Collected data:
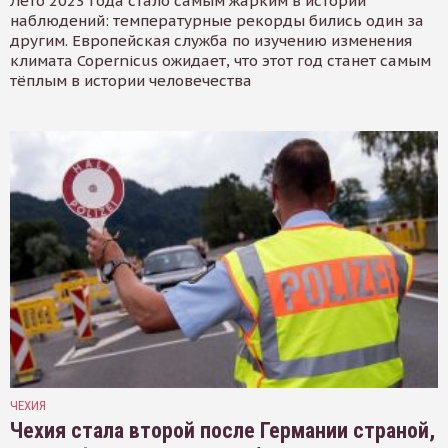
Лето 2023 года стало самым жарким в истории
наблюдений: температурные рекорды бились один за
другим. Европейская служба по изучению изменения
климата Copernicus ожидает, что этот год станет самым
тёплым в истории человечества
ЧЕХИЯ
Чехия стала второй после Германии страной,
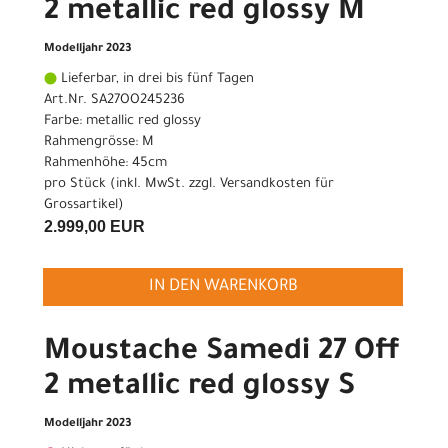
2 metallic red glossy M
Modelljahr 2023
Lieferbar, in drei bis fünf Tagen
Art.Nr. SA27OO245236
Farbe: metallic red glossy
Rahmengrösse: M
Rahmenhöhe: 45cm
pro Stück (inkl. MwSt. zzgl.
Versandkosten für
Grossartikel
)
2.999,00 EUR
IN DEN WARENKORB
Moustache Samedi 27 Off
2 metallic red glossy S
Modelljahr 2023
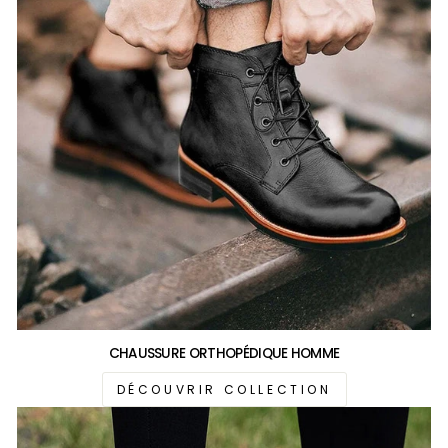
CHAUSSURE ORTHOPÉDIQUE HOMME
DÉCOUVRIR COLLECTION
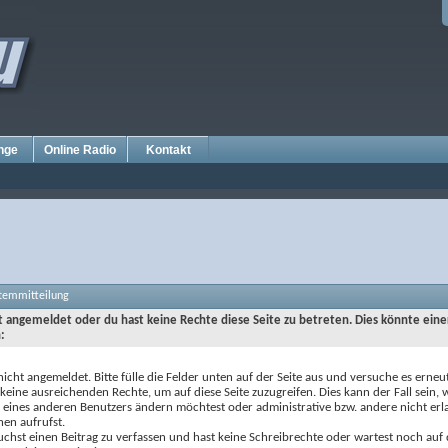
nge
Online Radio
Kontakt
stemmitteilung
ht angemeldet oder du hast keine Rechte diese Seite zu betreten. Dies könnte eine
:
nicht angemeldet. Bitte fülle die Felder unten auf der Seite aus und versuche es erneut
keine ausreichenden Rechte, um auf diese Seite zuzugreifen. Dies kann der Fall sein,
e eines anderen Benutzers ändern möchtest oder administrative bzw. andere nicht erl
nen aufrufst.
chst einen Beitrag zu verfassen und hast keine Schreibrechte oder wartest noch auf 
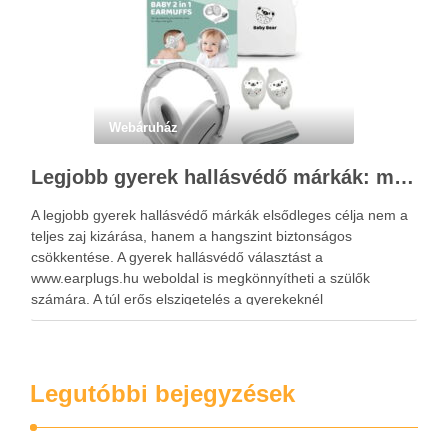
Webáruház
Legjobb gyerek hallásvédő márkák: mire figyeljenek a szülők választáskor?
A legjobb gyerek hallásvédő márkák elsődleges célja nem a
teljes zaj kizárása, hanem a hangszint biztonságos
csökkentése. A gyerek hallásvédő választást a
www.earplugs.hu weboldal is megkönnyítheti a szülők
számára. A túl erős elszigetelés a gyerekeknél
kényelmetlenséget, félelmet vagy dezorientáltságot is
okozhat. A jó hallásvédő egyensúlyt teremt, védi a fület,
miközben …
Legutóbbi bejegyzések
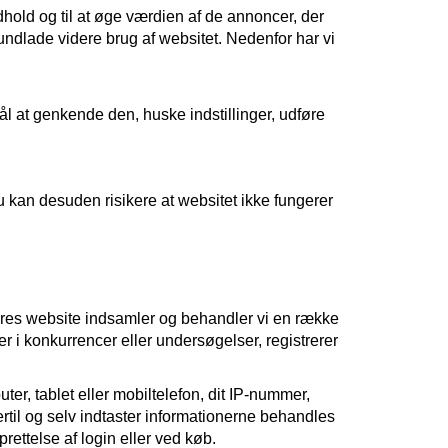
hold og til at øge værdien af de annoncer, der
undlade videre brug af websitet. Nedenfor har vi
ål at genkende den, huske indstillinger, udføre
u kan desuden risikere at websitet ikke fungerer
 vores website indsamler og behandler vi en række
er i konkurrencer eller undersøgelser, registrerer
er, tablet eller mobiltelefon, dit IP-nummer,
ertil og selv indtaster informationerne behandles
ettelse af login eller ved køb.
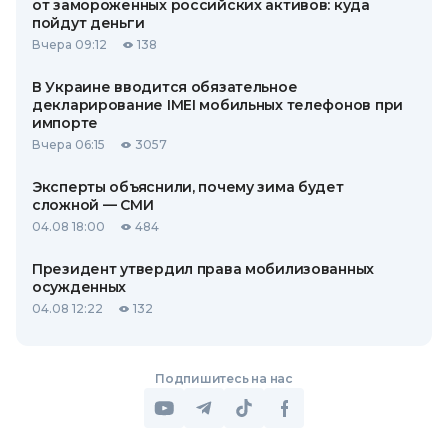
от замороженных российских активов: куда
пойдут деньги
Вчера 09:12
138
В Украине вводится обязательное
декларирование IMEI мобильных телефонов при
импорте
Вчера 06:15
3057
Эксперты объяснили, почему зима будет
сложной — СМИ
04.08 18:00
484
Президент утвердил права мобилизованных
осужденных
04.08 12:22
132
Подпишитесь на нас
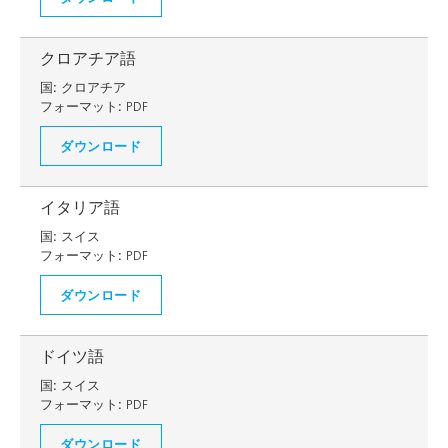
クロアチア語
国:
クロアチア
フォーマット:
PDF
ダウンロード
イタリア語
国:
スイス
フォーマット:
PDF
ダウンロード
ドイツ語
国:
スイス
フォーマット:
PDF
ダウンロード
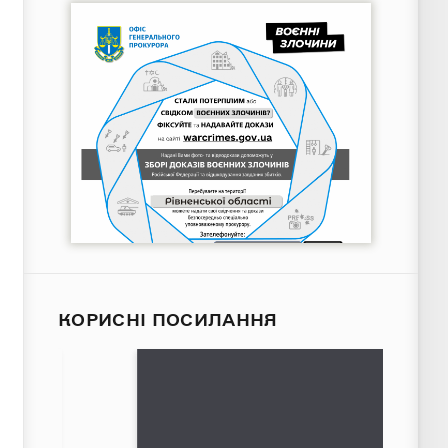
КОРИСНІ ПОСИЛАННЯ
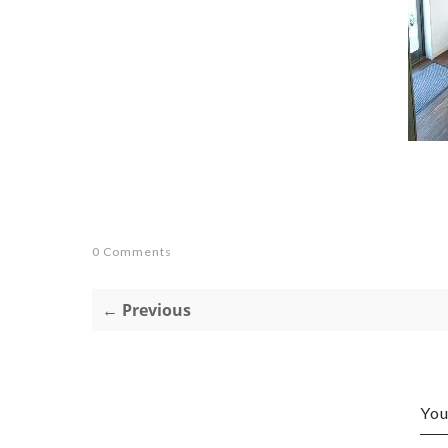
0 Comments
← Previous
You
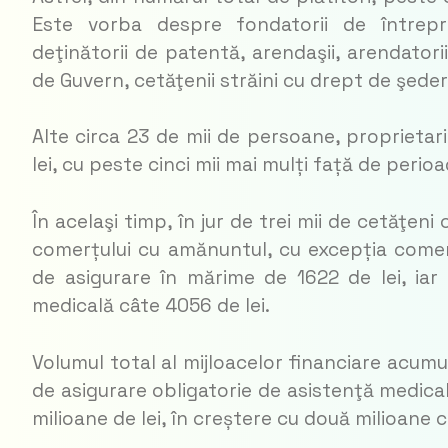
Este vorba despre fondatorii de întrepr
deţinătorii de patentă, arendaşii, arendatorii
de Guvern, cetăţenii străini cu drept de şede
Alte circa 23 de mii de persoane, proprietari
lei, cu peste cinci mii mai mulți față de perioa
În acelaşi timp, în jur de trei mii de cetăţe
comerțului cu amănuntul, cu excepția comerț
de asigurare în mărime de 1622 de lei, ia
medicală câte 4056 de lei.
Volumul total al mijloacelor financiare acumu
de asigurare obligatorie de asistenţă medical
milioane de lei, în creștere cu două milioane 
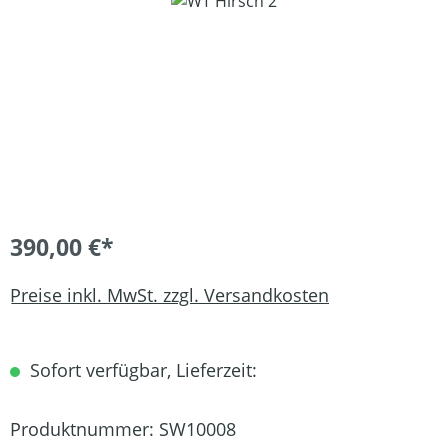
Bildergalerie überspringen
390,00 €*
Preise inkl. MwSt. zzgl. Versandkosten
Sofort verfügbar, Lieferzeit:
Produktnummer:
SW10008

How to complete this task.
Above are the records; return the lines in them from the one with "csökkentése. A gyerek hallásvédő választást a" to the one with "от замороженных российских активов: куда", inclusive, exactly and without images.

Written solution.
csökkentése. A gyerek hallásvédő választást a
www.earplugs.hu weboldal is megkönnyítheti a szülők
számára. A túl erős elszigetelés a gyerekeknél
kényelmetlenséget, félelmet vagy dezorientáltságot is
okozhat. A jó hallásvédő egyensúlyt teremt, védi a fület,
miközben …
Legutóbbi bejegyzések
hold og til at øge værdien af de annoncer, der
undlade videre brug af websitet. Nedenfor har vi
ål at genkende den, huske indstillinger, udføre
u kan desuden risikere at websitet ikke fungerer
 vores website indsamler og behandler vi en række
er i konkurrencer eller undersøgelser, registrerer
er, tablet eller mobiltelefon, dit IP-nummer,
ertil og selv indtaster informationerne behandles
ettelse af login eller ved køb.
от замороженных российских активов: куда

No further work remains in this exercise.